Now, had I written about this a month ago, I would tell you that I wasn’t too sure if we would survive this. My energy for trying was way past E (empty). But since Jason and I have confronted each other in these areas, started marriage counseling, and allowed each other the time and space to think about what we want to do, I can honestly say that I am finding myself feeling like there is some hope in saving our marriage. He specifically has been trying so hard. Hard enough for the both of us. Meanwhile I have been trying to decide if this was even a fight I wanted to fight anymore.
So I’ll try. I will continue to try. This isn’t the kind of try that I have been trying these past 5.5 years. This kind of try requires a whole new level of strength, humility, effort, and energy. It’s something new. So I have to try.

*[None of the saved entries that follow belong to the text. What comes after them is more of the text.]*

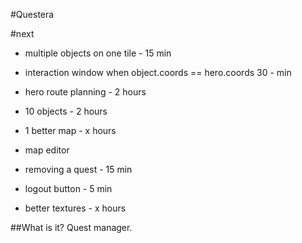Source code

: #Questera

#next
- multiple objects on one tile - 15 min
- interaction window when object.coords == hero.coords 30 - min
- hero route planning - 2 hours
- 10 objects - 2 hours
- 1 better map - x hours
- map editor

- removing a quest - 15 min
- logout button - 5 min

- better textures - x hours

##What is it?
Quest manager.
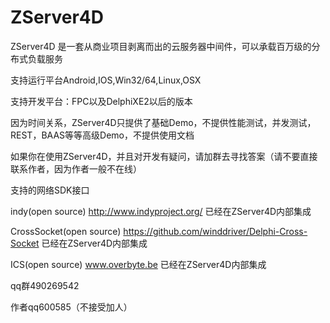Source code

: # ZServer4D
ZServer4D 是一套从商业项目剥离而出的云服务器中间件，可以承载百万级的分布式负载服务

支持运行平台Android,IOS,Win32/64,Linux,OSX


支持开发平台：FPC以及DelphiXE2以后的版本


因为时间关系，ZServer4D只提供了基础Demo，不提供性能测试，并发测试，REST，BAAS等等高级Demo，不提供使用文档


如果你在使用ZServer4D，并且对开发有疑问，请加群去寻找答案（请不要直接联系作者，因为作者一般不在线）



支持的网络SDK接口

indy(open source) http://www.indyproject.org/
已经在ZServer4D内部集成

CrossSocket(open source) https://github.com/winddriver/Delphi-Cross-Socket
已经在ZServer4D内部集成

ICS(open source) www.overbyte.be
已经在ZServer4D内部集成



qq群490269542


作者qq600585（不接受加人）

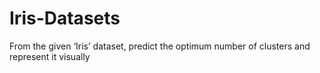 # Iris-Datasets
From the given ‘Iris’ dataset, predict the optimum number of clusters and represent it visually
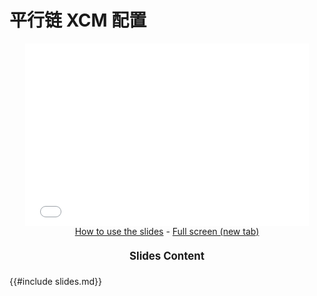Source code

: # 平行链 XCM 配置

<!-- markdown-link-check-disable -->
<center>
<iframe style="width: 90%; aspect-ratio: 1400/900; margin: 0 0; border: none;" src="slides.html"></iframe>
<br />
<a target="_blank" href="../../contribute/how-to/page.md#-how-to-use-revealjs-slides"><i class="fa fa-pencil-square"></i> How to use the slides</a> -
<a target="_blank" href="slides.html"><i class="fa fa-share-square"></i> Full screen (new tab)</a>
</center>
<!-- markdown-link-check-enable -->

<!-- Optionally, place other content for this lesson in the page *only* here -->

<center style="margin: 1.3em 0; font-size: 1.2em;"><i class="fa fa-chevron-circle-down"></i> <strong>Slides Content </strong><i class="fa fa-chevron-circle-down"></i></center>
{{#include slides.md}}
<a href="#top" style="position: fixed; right: 11%; bottom: 3%;"><i style="font-size: 1.3em;" class="fa fa-arrow-up"></i></a>
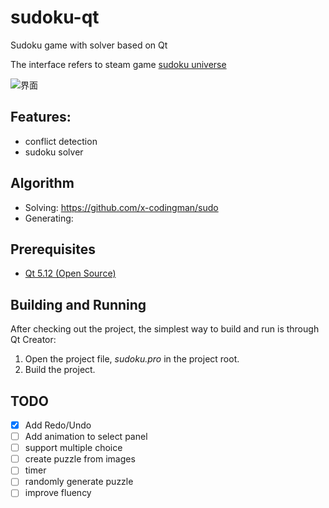 # sudoku-qt

Sudoku game with solver based on Qt

The interface refers to steam game [sudoku universe]()

![界面](https://github.com/joechenrh/sudoku-qt/blob/master/images/screenshot.png)

## Features:

- conflict detection
- sudoku solver

## Algorithm

- Solving: https://github.com/x-codingman/sudo
- Generating: 

## Prerequisites

-   [Qt 5.12 (Open Source)](https://www.qt.io/download)

## Building and Running

After checking out the project, the simplest way to build and run is through Qt Creator:

1. Open the project file, *sudoku.pro* in the project root.
2. Build the project.

## TODO

- [x] Add Redo/Undo
- [ ] Add animation to select panel
- [ ] support multiple choice
- [ ] create puzzle from images
- [ ] timer
- [ ] randomly generate puzzle
- [ ] improve fluency
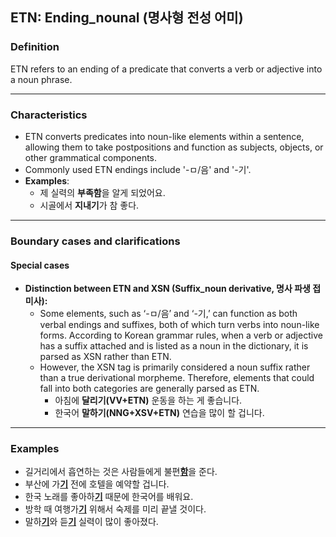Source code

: ## ETN: Ending_nounal (명사형 전성 어미)

### Definition
ETN refers to an ending of a predicate that converts a verb or adjective into a noun phrase.

---

### Characteristics
- ETN converts predicates into noun-like elements within a sentence, allowing them to take postpositions and function as subjects, objects, or other grammatical components.
- Commonly used ETN endings include '-ㅁ/음' and '-기'.
- **Examples**:
    - 제 실력의 **부족함**을 알게 되었어요.
    - 시골에서 **지내기**가 참 좋다.

---

### Boundary cases and clarifications

#### Special cases
- **Distinction between ETN and XSN (Suffix_noun derivative, 명사 파생 접미사):**  
    - Some elements, such as ‘-ㅁ/음’ and ‘-기,’ can function as both verbal endings and suffixes, both of which turn verbs into noun-like forms. According to Korean grammar rules, when a verb or adjective has a suffix attached and is listed as a noun in the dictionary, it is parsed as XSN rather than ETN.
    - However, the XSN tag is primarily considered a noun suffix rather than a true derivational morpheme. Therefore, elements that could fall into both categories are generally parsed as ETN.
        - 아침에 **달리기(VV+ETN)** 운동을 하는 게 좋습니다.
        - 한국어 **말하기(NNG+XSV+ETN)** 연습을 많이 할 겁니다.

---

### Examples
- 길거리에서 흡연하는 것은 사람들에게 불편<ins>**함**</ins>을 준다.
- 부산에 가<ins>**기**</ins> 전에 호텔을 예약할 겁니다.
- 한국 노래를 좋아하<ins>**기**</ins> 때문에 한국어를 배워요.
- 방학 때 여행가<ins>**기**</ins> 위해서 숙제를 미리 끝낼 것이다.
- 말하<ins>**기**</ins>와 듣<ins>**기**</ins> 실력이 많이 좋아졌다.
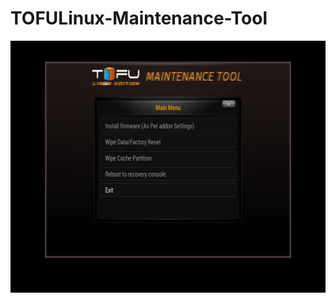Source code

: # TOFULinux-Maintenance-Tool

![Alt text](./screenshot/tofulinux_tool_main_menu.png?raw=true "Info Screen")
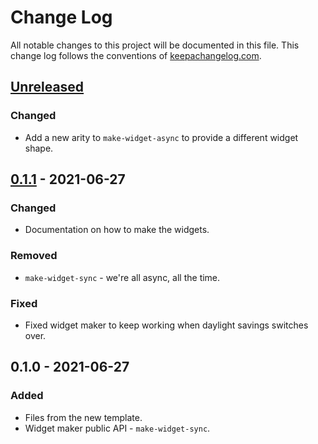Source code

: # Change Log
All notable changes to this project will be documented in this file. This change log follows the conventions of [keepachangelog.com](http://keepachangelog.com/).

## [Unreleased]
### Changed
- Add a new arity to `make-widget-async` to provide a different widget shape.

## [0.1.1] - 2021-06-27
### Changed
- Documentation on how to make the widgets.

### Removed
- `make-widget-sync` - we're all async, all the time.

### Fixed
- Fixed widget maker to keep working when daylight savings switches over.

## 0.1.0 - 2021-06-27
### Added
- Files from the new template.
- Widget maker public API - `make-widget-sync`.

[Unreleased]: https://github.com/your-name/clojure-backend-challenge/compare/0.1.1...HEAD
[0.1.1]: https://github.com/your-name/clojure-backend-challenge/compare/0.1.0...0.1.1
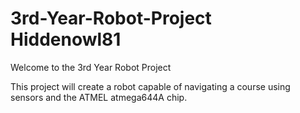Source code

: # 3rd-Year-Robot-Project Hiddenowl81
Welcome to the 3rd Year Robot Project

This project will create a robot capable of navigating a course using sensors and the ATMEL atmega644A chip.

Now, don’t let Facebook pictures fool you. When it comes to your friends, family, or “others” sharing those lovely sentimental photos that make you go “awwww”..take a moment to appreciate it, and then acknowledge that this isn’t how they are 100% of the time. Sometimes, the best of the best have bad days too. And that’s okay. So don’t compare.
I tend to post mainly about our successes. Not that the smiles and praises I have posted haven’t been genuine, but these are literally just moments compared to years of this type of work in progress we have been getting through. You start off great, then slowly, if you’re not careful, things can take a backslide. When that happens, it’s hard to get back. So when you see these beautiful moments that are shared, just remember that they happened in an instant, and they could have lasted for a day, or sometimes, just for a minute. But in those moments, where I take the time to shower my husband with love in a post or by sharing a picture of us.. those moments are genuine.
So, sometimes I can’t find the words, the energy, the strength, or the courage to tackle on these tough days. But sometimes, I can. So I will.